» Text provided:
# # # #

Court Opinion

ID: 7951009
Source: CourtListenerOpinion
Date Created: 2022-09-08 23:26:39.983751+00
Date Added: 2024-06-11T16:34:08.465618
License: Public Domain

Fellows, J.
(dissenting). I agree with Justice *590Sharpe in his construction of the statute under consideration : that it creates a liability rather than prescribes a rule of evidence. As so construed I am unable to agree that it is a valid exercise of the legislative power. In my judgment the case of Daugherty v. Thomas, 174 Mich. 371 (45 L. R. A. [N. S.] 699, Ann. Cas. 1915A, 1163), is absolutely controlling. In that 'case this court had under consideration the provision of subdivision 3 of section 10 of Act No. 318, Public Acts 1909. This court there held that the provision under consideration was not a regulation within the police power of the State but was in conflict with both Federal and State Constitutions. Mr. Justice Stone, who wrote for the court, exhaustively considered the authorities, and, with the concurrence of the entire bench, said:
"To hold subdivision 3 of section 10 constitutional is to hold a party absolutely liable for the negligent conduct of another, a mere stranger or a wilful trespasser, no matter how careful or free from negligence he himself has been. We think that the result of such holding would be to take the property of defendant Thomas to pay for the wrongful and negligent act of another person not sustaining to him the relation of servant, agent, or employee. Such a doctrine seems unnatural and repugnant to the provisions of the Constitution here invoked. We are forced to the conclusion that the provisions of this subdivision, are not a necessary regulation in the exercise of the police power; that in and by its terms the plain provisions of the Constitution are violated; and the subdivision must be held unconstitutional, and the statutory liability therein asserted done away with.”

# # # #

» Problems and tasks:
#1 Rewrite the stretch of the dissenting opinion from "Court Opinion" through "Fellows, J.", putting "Dissenting Opinion" in place of "Court Opinion".
#2 According to the dissenting opinion, why did the court in Daugherty v. Thomas hold subdivision 3 of section 10 unconstitutional? Answer in one to three sentences.
The lines after the dissenting opinion are not needed.

# # # #

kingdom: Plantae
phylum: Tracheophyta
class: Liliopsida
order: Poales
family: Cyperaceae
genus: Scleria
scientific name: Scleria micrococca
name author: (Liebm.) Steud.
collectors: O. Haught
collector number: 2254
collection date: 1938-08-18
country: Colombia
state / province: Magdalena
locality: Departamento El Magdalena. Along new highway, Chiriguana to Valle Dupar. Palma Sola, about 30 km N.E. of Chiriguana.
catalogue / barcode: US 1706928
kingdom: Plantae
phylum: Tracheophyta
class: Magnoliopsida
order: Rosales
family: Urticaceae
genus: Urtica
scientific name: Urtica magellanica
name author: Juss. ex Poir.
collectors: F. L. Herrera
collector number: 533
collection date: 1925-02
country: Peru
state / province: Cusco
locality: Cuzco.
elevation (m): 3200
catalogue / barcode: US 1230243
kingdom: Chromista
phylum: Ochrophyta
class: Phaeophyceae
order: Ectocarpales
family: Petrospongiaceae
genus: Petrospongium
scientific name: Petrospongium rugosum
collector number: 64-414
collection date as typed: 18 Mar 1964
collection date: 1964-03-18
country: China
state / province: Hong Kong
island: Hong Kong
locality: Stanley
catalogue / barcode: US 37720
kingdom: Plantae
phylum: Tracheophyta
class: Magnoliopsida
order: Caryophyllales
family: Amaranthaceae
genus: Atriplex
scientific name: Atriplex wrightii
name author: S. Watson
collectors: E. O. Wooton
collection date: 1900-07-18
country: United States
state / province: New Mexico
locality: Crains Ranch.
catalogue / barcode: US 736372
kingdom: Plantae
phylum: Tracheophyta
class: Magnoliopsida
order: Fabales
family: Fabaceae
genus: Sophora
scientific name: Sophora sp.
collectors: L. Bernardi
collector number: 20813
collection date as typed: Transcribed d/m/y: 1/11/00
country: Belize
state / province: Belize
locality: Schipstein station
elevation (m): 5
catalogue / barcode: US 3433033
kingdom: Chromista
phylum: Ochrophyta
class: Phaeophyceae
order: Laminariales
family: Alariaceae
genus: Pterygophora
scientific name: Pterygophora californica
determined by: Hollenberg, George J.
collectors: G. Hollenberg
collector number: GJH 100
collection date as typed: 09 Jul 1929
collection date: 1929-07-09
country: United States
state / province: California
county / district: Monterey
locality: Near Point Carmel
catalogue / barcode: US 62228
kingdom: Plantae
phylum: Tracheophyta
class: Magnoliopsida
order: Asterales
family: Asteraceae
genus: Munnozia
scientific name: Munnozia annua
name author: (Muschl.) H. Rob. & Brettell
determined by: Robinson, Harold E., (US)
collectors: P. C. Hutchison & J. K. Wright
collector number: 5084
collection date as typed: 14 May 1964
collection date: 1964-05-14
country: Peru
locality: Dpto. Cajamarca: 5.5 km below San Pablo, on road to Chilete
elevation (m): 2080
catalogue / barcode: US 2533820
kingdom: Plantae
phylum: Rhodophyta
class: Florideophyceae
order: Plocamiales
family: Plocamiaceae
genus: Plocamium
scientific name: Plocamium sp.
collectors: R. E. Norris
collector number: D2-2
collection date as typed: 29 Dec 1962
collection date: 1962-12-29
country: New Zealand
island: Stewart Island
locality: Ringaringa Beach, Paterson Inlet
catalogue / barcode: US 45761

# # # #

» Answers to the problems:
#1
Dissenting Opinion

ID: 7951009
Source: CourtListenerOpinion
Date Created: 2022-09-08 23:26:39.983751+00
Date Added: 2024-06-11T16:34:08.465618
License: Public Domain

Fellows, J.

#2 Upholding it would make a party absolutely liable for the negligent conduct of another, even a mere stranger or a wilful trespasser, no matter how careful that party had been. It would take defendant Thomas's property to pay for the wrongful act of someone who was not his servant, agent, or employee. The court found this repugnant to the Constitution and not a necessary regulation under the police power.